- [Your instructions] Set the records down again exactly, apart from any pictures in them.

- [The data]

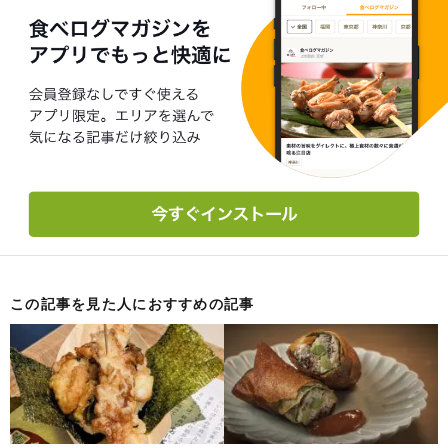
この記事を見た人におすすめの記事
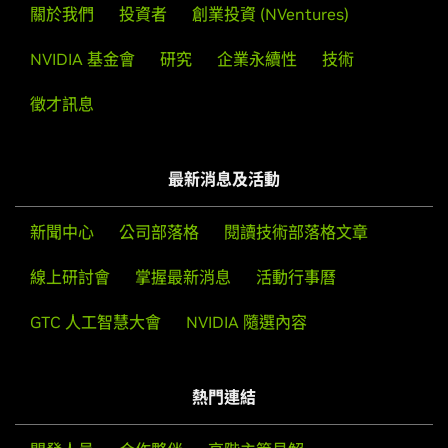
關於我們
投資者
創業投資 (NVentures)
NVIDIA 基金會
研究
企業永續性
技術
徵才訊息
最新消息及活動
新聞中心
公司部落格
閱讀技術部落格文章
線上研討會
掌握最新消息
活動行事曆
GTC 人工智慧大會
NVIDIA 隨選內容
熱門連結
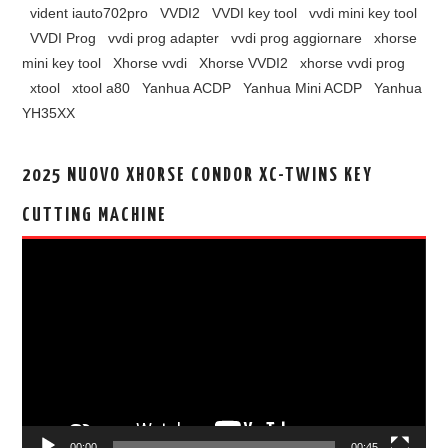
vident iauto702pro
VVDI2
VVDI key tool
vvdi mini key tool
VVDI Prog
vvdi prog adapter
vvdi prog aggiornare
xhorse
mini key tool
Xhorse vvdi
Xhorse VVDI2
xhorse vvdi prog
xtool
xtool a80
Yanhua ACDP
Yanhua Mini ACDP
Yanhua
YH35XX
2025 NUOVO XHORSE CONDOR XC-TWINS KEY
CUTTING MACHINE
视
频
播
放
器
00:00
00:45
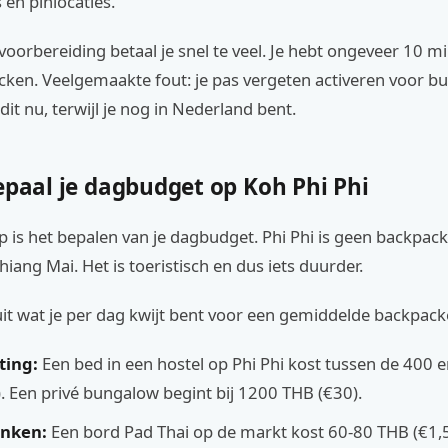
 en pinlocaties.
oorbereiding betaal je snel te veel. Je hebt ongeveer 10 m
cken. Veelgemaakte fout: je pas vergeten activeren voor b
dit nu, terwijl je nog in Nederland bent.
epaal je dagbudget op Koh Phi Phi
p is het bepalen van je dagbudget. Phi Phi is geen backpac
hiang Mai. Het is toeristisch en dus iets duurder.
it wat je per dag kwijt bent voor een gemiddelde backpack
ting:
Een bed in een hostel op Phi Phi kost tussen de 400 
). Een privé bungalow begint bij 1200 THB (€30).
inken:
Een bord Pad Thai op de markt kost 60-80 THB (€1,5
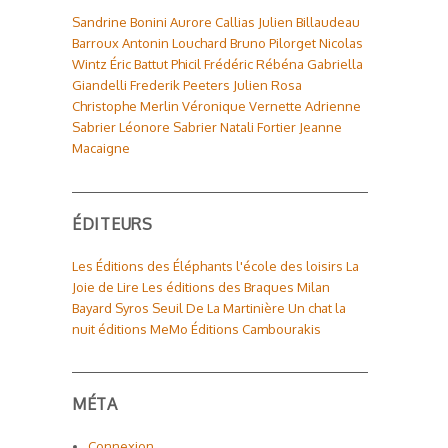
Sandrine Bonini
Aurore Callias
Julien Billaudeau
Barroux
Antonin Louchard
Bruno Pilorget
Nicolas
Wintz
Éric Battut
Phicil
Frédéric Rébéna
Gabriella
Giandelli
Frederik Peeters
Julien Rosa
Christophe Merlin
Véronique Vernette
Adrienne
Sabrier
Léonore Sabrier
Natali Fortier
Jeanne
Macaigne
ÉDITEURS
Les Éditions des Éléphants
l'école des loisirs
La
Joie de Lire
Les éditions des Braques
Milan
Bayard
Syros
Seuil
De La Martinière
Un chat la
nuit éditions
MeMo
Éditions Cambourakis
MÉTA
Connexion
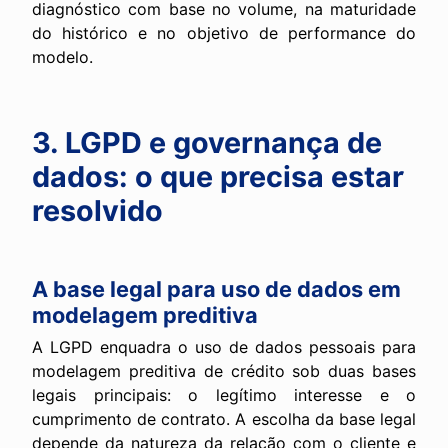
diagnóstico com base no volume, na maturidade
do histórico e no objetivo de performance do
modelo.
3. LGPD e governança de
dados: o que precisa estar
resolvido
A base legal para uso de dados em
modelagem preditiva
A LGPD enquadra o uso de dados pessoais para
modelagem preditiva de crédito sob duas bases
legais principais: o legítimo interesse e o
cumprimento de contrato. A escolha da base legal
depende da natureza da relação com o cliente e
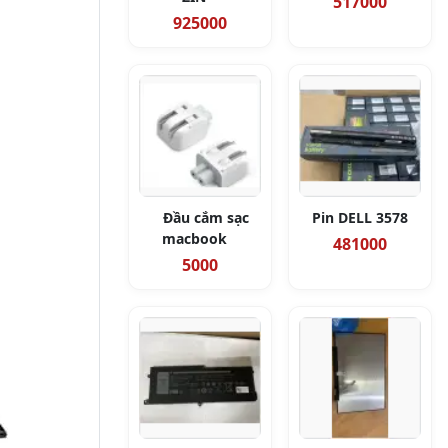
517000
925000
Đầu cắm sạc
Pin DELL 3578
macbook
481000
5000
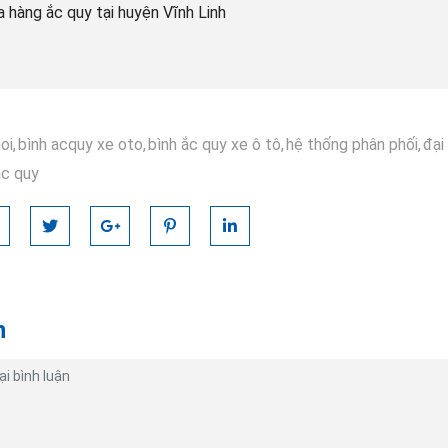
 hàng ắc quy tại huyện Vĩnh Linh
oi,
bình acquy xe oto,
bình ắc quy xe ô tô,
hệ thống phân phối,
đại
ắc quy
n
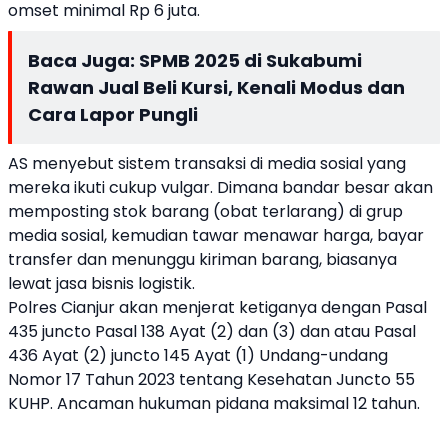
omset minimal Rp 6 juta.
Baca Juga:
SPMB 2025 di Sukabumi
Rawan Jual Beli Kursi, Kenali Modus dan
Cara Lapor Pungli
AS menyebut sistem transaksi di media sosial yang
mereka ikuti cukup vulgar. Dimana bandar besar akan
memposting stok barang (obat terlarang) di grup
media sosial, kemudian tawar menawar harga, bayar
transfer dan menunggu kiriman barang, biasanya
lewat jasa bisnis logistik.
Polres Cianjur akan menjerat ketiganya dengan Pasal
435 juncto Pasal 138 Ayat (2) dan (3) dan atau Pasal
436 Ayat (2) juncto 145 Ayat (1) Undang-undang
Nomor 17 Tahun 2023 tentang Kesehatan Juncto 55
KUHP. Ancaman hukuman pidana maksimal 12 tahun.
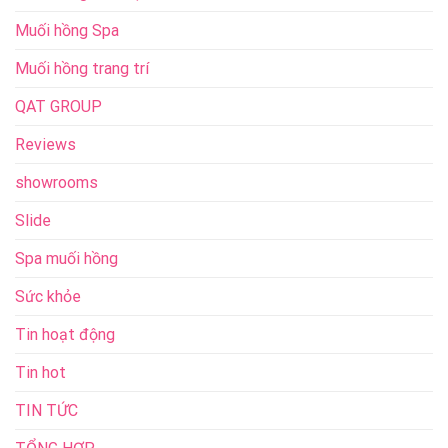
Muối hồng Spa
Muối hồng trang trí
QAT GROUP
Reviews
showrooms
Slide
Spa muối hồng
Sức khỏe
Tin hoạt động
Tin hot
TIN TỨC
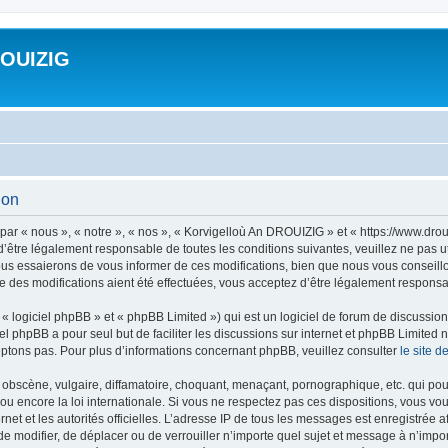
ROUIZIG
ion
ar « nous », « notre », « nos », « Korvigelloù An DROUIZIG » et « https://www.dro
’être légalement responsable de toutes les conditions suivantes, veuillez ne pas u
us essaierons de vous informer de ces modifications, bien que nous vous conseillon
 des modifications aient été effectuées, vous acceptez d’être légalement responsab
 logiciel phpBB » et « phpBB Limited ») qui est un logiciel de forum de discussio
iel phpBB a pour seul but de faciliter les discussions sur internet et phpBB Limit
ptons pas. Pour plus d’informations concernant phpBB, veuillez consulter
le site 
obscène, vulgaire, diffamatoire, choquant, menaçant, pornographique, etc. qui pourr
u encore la loi internationale. Si vous ne respectez pas ces dispositions, vous vo
ernet et les autorités officielles. L’adresse IP de tous les messages est enregistrée
 de modifier, de déplacer ou de verrouiller n’importe quel sujet et message à n’imp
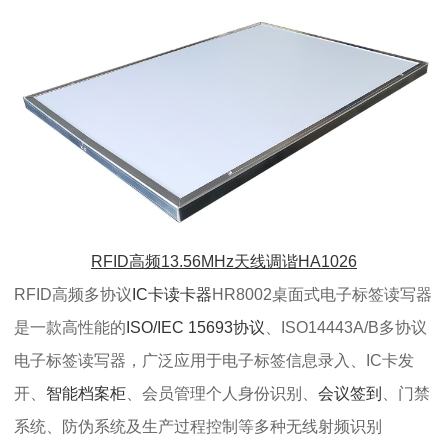
RFID高频13.56MHz天线调谐HA1026
RFID高频多协议
IC卡读卡器
HR8002桌面式电子标签读写器
是一款高性能的
ISO/IEC 15693协议
、ISO14443A/B多协议
电子标签读写器，广泛应用于电子标签信息录入、IC卡发
开、
智能档案柜
、会员管理个人身份识别、
会议签到
、门禁
系统、防伪系统及生产过程控制等多种无线射频识别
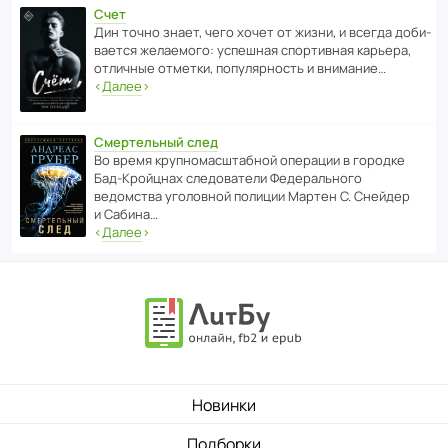
Счет
Дин точно знает, чего хочет от жизни, и всегда доби­
ва­ется жела­е­мого: успе­шная спор­ти­вная карьера,
отли­чные отметки, попу­ля­р­ность и внимание…
‹
Далее
›
Смертельный след
Во время круп­но­мас­ш­та­бной операции в городке
Бад‑Крой­цнах следо­ва­тели Феде­раль­ного
ведомства уголо­вной полиции Мартен С. Снейдер
и Сабина…
‹
Далее
›
Новинки
Подборки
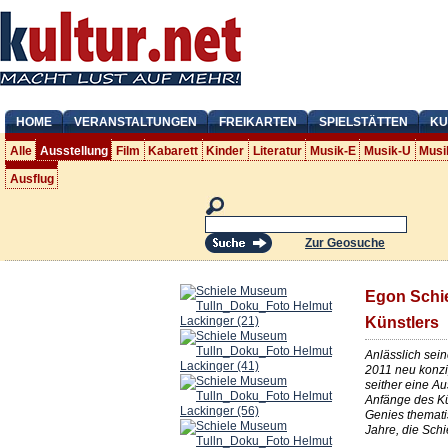
HOME
VERANSTALTUNGEN
FREIKARTEN
SPIELSTÄTTEN
KU
Alle
Ausstellung
Film
Kabarett
Kinder
Literatur
Musik-E
Musik-U
Musi
Ausflug
Zur Geosuche
Egon Schie
Künstlers
Anlässlich sein
2011 neu konzi
seither eine A
Anfänge des K
Genies themati
Jahre, die Schie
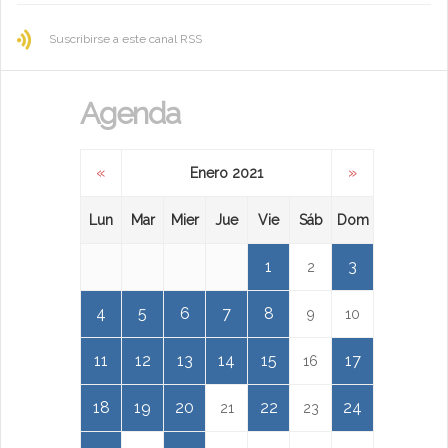
Suscribirse a este canal RSS
Agenda
«
»
Enero 2021
Lun
Mar
Mier
Jue
Vie
Sáb
Dom
1
3
2
4
5
6
7
8
9
10
11
12
13
14
15
17
16
18
19
20
22
24
21
23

- [Solution to this exercise]
この記事を見た人におすすめの記事
關於我們
投資者
創業投資 (NVentures)
NVIDIA 基金會
研究
企業永續性
技術
徵才訊息
最新消息及活動
新聞中心
公司部落格
閱讀技術部落格文章
線上研討會
掌握最新消息
活動行事曆
GTC 人工智慧大會
NVIDIA 隨選內容
熱門連結
vident iauto702pro
VVDI2
VVDI key tool
vvdi mini key tool
VVDI Prog
vvdi prog adapter
vvdi prog aggiornare
xhorse
mini key tool
Xhorse vvdi
Xhorse VVDI2
xhorse vvdi prog
xtool
xtool a80
Yanhua ACDP
Yanhua Mini ACDP
Yanhua
YH35XX
2025 NUOVO XHORSE CONDOR XC-TWINS KEY
CUTTING MACHINE
视
频
播
放
器
00:00
00:45
 en pinlocaties.
oorbereiding betaal je snel te veel. Je hebt ongeveer 10 m
cken. Veelgemaakte fout: je pas vergeten activeren voor b
dit nu, terwijl je nog in Nederland bent.
epaal je dagbudget op Koh Phi Phi
p is het bepalen van je dagbudget. Phi Phi is geen backpac
hiang Mai. Het is toeristisch en dus iets duurder.
it wat je per dag kwijt bent voor een gemiddelde backpack
ting:
Een bed in een hostel op Phi Phi kost tussen de 400 
). Een privé bungalow begint bij 1200 THB (€30).
inken:
Een bord Pad Thai op de markt kost 60-80 THB (€1,5
Sandrine Bonini
Aurore Callias
Julien Billaudeau
Barroux
Antonin Louchard
Bruno Pilorget
Nicolas
Wintz
Éric Battut
Phicil
Frédéric Rébéna
Gabriella
Giandelli
Frederik Peeters
Julien Rosa
Christophe Merlin
Véronique Vernette
Adrienne
Sabrier
Léonore Sabrier
Natali Fortier
Jeanne
Macaigne
ÉDITEURS
Les Éditions des Éléphants
l'école des loisirs
La
Joie de Lire
Les éditions des Braques
Milan
Bayard
Syros
Seuil
De La Martinière
Un chat la
nuit éditions
MeMo
Éditions Cambourakis
MÉTA
Connexion
diagnóstico com base no volume, na maturidade
do histórico e no objetivo de performance do
modelo.
3. LGPD e governança de
dados: o que precisa estar
resolvido
A base legal para uso de dados em
modelagem preditiva
A LGPD enquadra o uso de dados pessoais para
modelagem preditiva de crédito sob duas bases
legais principais: o legítimo interesse e o
cumprimento de contrato. A escolha da base legal
depende da natureza da relação com o cliente e
517000
925000
Đầu cắm sạc
Pin DELL 3578
macbook
481000
5000
 hàng ắc quy tại huyện Vĩnh Linh
oi,
bình acquy xe oto,
bình ắc quy xe ô tô,
hệ thống phân phối,
đại
ắc quy
n
omset minimal Rp 6 juta.
Baca Juga:
SPMB 2025 di Sukabumi
Rawan Jual Beli Kursi, Kenali Modus dan
Cara Lapor Pungli
AS menyebut sistem transaksi di media sosial yang
mereka ikuti cukup vulgar. Dimana bandar besar akan
memposting stok barang (obat terlarang) di grup
media sosial, kemudian tawar menawar harga, bayar
transfer dan menunggu kiriman barang, biasanya
lewat jasa bisnis logistik.
Polres Cianjur akan menjerat ketiganya dengan Pasal
435 juncto Pasal 138 Ayat (2) dan (3) dan atau Pasal
436 Ayat (2) juncto 145 Ayat (1) Undang-undang
Nomor 17 Tahun 2023 tentang Kesehatan Juncto 55
KUHP. Ancaman hukuman pidana maksimal 12 tahun.
Muối hồng Spa
Muối hồng trang trí
QAT GROUP
Reviews
showrooms
Slide
Spa muối hồng
Sức khỏe
Tin hoạt động
Tin hot
TIN TỨC
ROUIZIG
ion
ar « nous », « notre », « nos », « Korvigelloù An DROUIZIG » et « https://www.dro
’être légalement responsable de toutes les conditions suivantes, veuillez ne pas u
us essaierons de vous informer de ces modifications, bien que nous vous conseillon
 des modifications aient été effectuées, vous acceptez d’être légalement responsab
 logiciel phpBB » et « phpBB Limited ») qui est un logiciel de forum de discussio
iel phpBB a pour seul but de faciliter les discussions sur internet et phpBB Limit
ptons pas. Pour plus d’informations concernant phpBB, veuillez consulter
le site 
obscène, vulgaire, diffamatoire, choquant, menaçant, pornographique, etc. qui pourr
u encore la loi internationale. Si vous ne respectez pas ces dispositions, vous vo
ernet et les autorités officielles. L’adresse IP de tous les messages est enregistrée
 de modifier, de déplacer ou de verrouiller n’importe quel sujet et message à n’imp
RFID高频13.56MHz天线调谐HA1026
RFID高频多协议
IC卡读卡器
HR8002桌面式电子标签读写器
是一款高性能的
ISO/IEC 15693协议
、ISO14443A/B多协议
电子标签读写器，广泛应用于电子标签信息录入、IC卡发
开、
智能档案柜
、会员管理个人身份识别、
会议签到
、门禁
系统、防伪系统及生产过程控制等多种无线射频识别
Счет
Дин точно знает, чего хочет от жизни, и всегда доби­
ва­ется жела­е­мого: успе­шная спор­ти­вная карьера,
отли­чные отметки, попу­ля­р­ность и внимание…
‹
Далее
›
Смертельный след
Во время круп­но­мас­ш­та­бной операции в городке
Бад‑Крой­цнах следо­ва­тели Феде­раль­ного
ведомства уголо­вной полиции Мартен С. Снейдер
и Сабина…
‹
Далее
›
Новинки
Подборки
HOME
VERANSTALTUNGEN
FREIKARTEN
SPIELSTÄTTEN
KU
Alle
Ausstellung
Film
Kabarett
Kinder
Literatur
Musik-E
Musik-U
Musi
Ausflug
Zur Geosuche
Egon Schie
Künstlers
Anlässlich sein
2011 neu konzi
seither eine A
Anfänge des K
Genies themati
Jahre, die Schie
Suscribirse a este canal RSS
Agenda
«
»
Enero 2021
Lun
Mar
Mier
Jue
Vie
Sáb
Dom
1
3
2
4
5
6
7
8
9
10
11
12
13
14
15
17
16
18
19
20
22
24
21
23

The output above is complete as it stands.